BRUSSELS.- MLF Marie-Laure Fleisch is presenting Unbroken Landscape, Alice Cattaneo’s new solo exhibition in the gallery. A dominant presence of glass might have characterized her earlier work, but the new landscape we get to see gives pride of place to stone. The Venetian glass so dear to Cattaneo does not disappear for all that. On the contrary, this exhibition proves to be fertile ground for a new hybridization between materials, with a fascinating contrast between mineral opacity and transparency. As always, the choice of material implies the prior exploration of a specific field. Apart from the artist’s long-time collaborations with master glassmakers, she now has new relationships with stonecutters. The fundamental principle of Cattaneo’s practice remains unchanged: the apparent simplicity of her work partly resides in her consummate mastery of ancestral knowledge.

Following an invitation last year to create an in situ work in the Italian region of Liguria, Alice Cattaneo took a keen interest in the minerals in the area. She was fascinated by the landscape of this valley, an ancient place of pilgrimage impregnated with the heritage of the different adjacent regions, and discovered a cave that for several generations had been exploited by the same family. This new body of sculptures is therefore above all the result of the meeting between an artist wishing to celebrate the know-how of Italian craftsmen and a family carrying on the tradition of manual stonemasonry from father to son. During her research, she also was influenced by the typical stela statues (a type of prehistoric monument) in the region. Cattaneo could follow the entire extraction process of the stones, which are probably similar to the rock used for such anthropomorphic sculptures 3000 years ago. In addition to this “geological memory,” which she condenses in her work, the artist was invited to the workshop to witness the shaping of this material that is particularly sensitive to its environment, making the color of each stone unique.
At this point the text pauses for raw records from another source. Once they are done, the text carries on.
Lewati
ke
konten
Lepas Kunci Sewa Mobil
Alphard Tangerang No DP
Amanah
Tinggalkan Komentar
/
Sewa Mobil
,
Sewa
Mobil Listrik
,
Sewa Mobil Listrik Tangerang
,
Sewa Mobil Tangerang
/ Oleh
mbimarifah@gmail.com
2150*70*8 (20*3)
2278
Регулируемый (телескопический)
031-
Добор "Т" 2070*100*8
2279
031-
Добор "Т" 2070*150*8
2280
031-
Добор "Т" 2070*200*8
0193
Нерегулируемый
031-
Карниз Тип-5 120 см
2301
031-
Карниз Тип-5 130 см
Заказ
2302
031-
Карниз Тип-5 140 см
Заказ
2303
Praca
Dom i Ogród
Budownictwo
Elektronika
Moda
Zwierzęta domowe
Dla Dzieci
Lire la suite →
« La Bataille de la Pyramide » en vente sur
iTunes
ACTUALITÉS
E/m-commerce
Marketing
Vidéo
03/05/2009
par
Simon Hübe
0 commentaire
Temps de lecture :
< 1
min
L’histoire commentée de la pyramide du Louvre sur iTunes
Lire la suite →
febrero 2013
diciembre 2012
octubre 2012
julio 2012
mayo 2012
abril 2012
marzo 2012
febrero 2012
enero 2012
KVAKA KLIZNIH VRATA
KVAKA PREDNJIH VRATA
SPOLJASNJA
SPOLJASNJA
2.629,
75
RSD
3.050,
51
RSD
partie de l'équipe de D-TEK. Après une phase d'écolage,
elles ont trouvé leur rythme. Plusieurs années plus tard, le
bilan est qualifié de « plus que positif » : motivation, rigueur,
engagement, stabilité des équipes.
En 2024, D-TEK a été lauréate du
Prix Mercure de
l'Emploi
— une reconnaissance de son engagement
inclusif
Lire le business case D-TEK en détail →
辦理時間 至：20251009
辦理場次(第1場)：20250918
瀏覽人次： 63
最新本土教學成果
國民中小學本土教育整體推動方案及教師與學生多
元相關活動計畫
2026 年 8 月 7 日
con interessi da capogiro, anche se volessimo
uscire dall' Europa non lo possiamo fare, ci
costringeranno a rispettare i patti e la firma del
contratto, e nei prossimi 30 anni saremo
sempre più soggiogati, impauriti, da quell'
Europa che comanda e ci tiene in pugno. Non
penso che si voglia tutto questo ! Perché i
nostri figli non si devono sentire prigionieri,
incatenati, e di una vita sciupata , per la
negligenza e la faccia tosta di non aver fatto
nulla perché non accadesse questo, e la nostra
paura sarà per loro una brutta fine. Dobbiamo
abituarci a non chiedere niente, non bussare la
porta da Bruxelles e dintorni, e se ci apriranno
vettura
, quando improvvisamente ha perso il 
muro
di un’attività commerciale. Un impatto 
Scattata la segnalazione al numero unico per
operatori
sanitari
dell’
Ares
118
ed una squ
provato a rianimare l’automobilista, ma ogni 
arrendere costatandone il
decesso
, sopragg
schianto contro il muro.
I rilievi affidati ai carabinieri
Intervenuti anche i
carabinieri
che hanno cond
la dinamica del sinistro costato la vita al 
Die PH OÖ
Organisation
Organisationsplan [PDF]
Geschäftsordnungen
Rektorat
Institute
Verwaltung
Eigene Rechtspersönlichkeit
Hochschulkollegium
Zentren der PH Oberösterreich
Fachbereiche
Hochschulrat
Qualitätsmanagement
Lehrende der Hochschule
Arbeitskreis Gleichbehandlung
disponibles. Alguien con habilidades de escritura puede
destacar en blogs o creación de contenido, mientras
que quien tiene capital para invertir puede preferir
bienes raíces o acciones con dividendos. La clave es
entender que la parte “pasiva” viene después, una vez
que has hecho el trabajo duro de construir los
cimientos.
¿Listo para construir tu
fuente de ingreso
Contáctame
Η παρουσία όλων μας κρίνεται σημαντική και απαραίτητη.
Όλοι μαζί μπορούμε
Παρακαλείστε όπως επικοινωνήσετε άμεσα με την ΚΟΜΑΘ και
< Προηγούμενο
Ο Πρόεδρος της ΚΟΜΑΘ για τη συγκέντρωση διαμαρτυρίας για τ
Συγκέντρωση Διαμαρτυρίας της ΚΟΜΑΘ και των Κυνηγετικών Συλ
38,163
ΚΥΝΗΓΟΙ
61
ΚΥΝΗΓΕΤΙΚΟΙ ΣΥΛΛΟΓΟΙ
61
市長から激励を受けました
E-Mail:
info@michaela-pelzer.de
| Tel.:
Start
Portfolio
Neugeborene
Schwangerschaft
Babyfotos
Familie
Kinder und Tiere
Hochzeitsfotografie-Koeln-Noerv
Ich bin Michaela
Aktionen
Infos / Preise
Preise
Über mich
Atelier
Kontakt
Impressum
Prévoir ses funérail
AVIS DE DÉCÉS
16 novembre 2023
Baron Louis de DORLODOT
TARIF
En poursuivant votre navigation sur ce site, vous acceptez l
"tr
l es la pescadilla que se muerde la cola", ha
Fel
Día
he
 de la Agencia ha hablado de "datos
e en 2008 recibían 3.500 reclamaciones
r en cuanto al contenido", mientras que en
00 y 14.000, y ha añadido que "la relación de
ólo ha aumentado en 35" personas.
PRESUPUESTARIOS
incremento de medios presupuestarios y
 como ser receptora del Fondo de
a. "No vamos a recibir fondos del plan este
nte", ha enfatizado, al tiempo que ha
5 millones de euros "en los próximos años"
Rather than as a structured staging, Cattaneo wants her unique works to function as a scenography. Continually striving for harmony in her creations, the artist deftly confronts balance, tension, and gravity. The forms she uses are not figurative but suggest the hand that produced them. The exhibition, conceived as a landscape, consists of atypical elements extracted from the earth that unite in a new choreography designed by the artist. In this process, she could rely on information from a 16th-century herbarium found in the region of Liguria, an allegorical synthesis of the mountain landscape she explored. Wishing to infuse the region’s soul into her creations–which become the fragments of a matrix shaped by nature–the artist has reconstituted the colors from the book with natural pigments. These pigments, which she slowly spread on selected fractions of the stones, are therefore sculptural elements in their own right, additional indications as to the origin of these landscape totems.

Cattaneo achieves her artistic translation of the gaze mainly through the fragmentation of materials which, like the natural environment from which they stem, are bodies capable of expressing themselves independently of any concrete meaning. The sculptures being shown here–on pedestals, on the ground, or fixed to the walls–bear witness to the artist’s desire to simplify forms to the limit in the hope of externalizing the soul of the panorama which she wishes to reconstruct, an approach which is akin to animism. Just as the territories that have fed her imagination keep changing, the artist has never stopped acquiring more skills. In this exhibition, Alice Cattaneo shows us a poetic summary of the Italian mountain landscape in the heart of Brussels.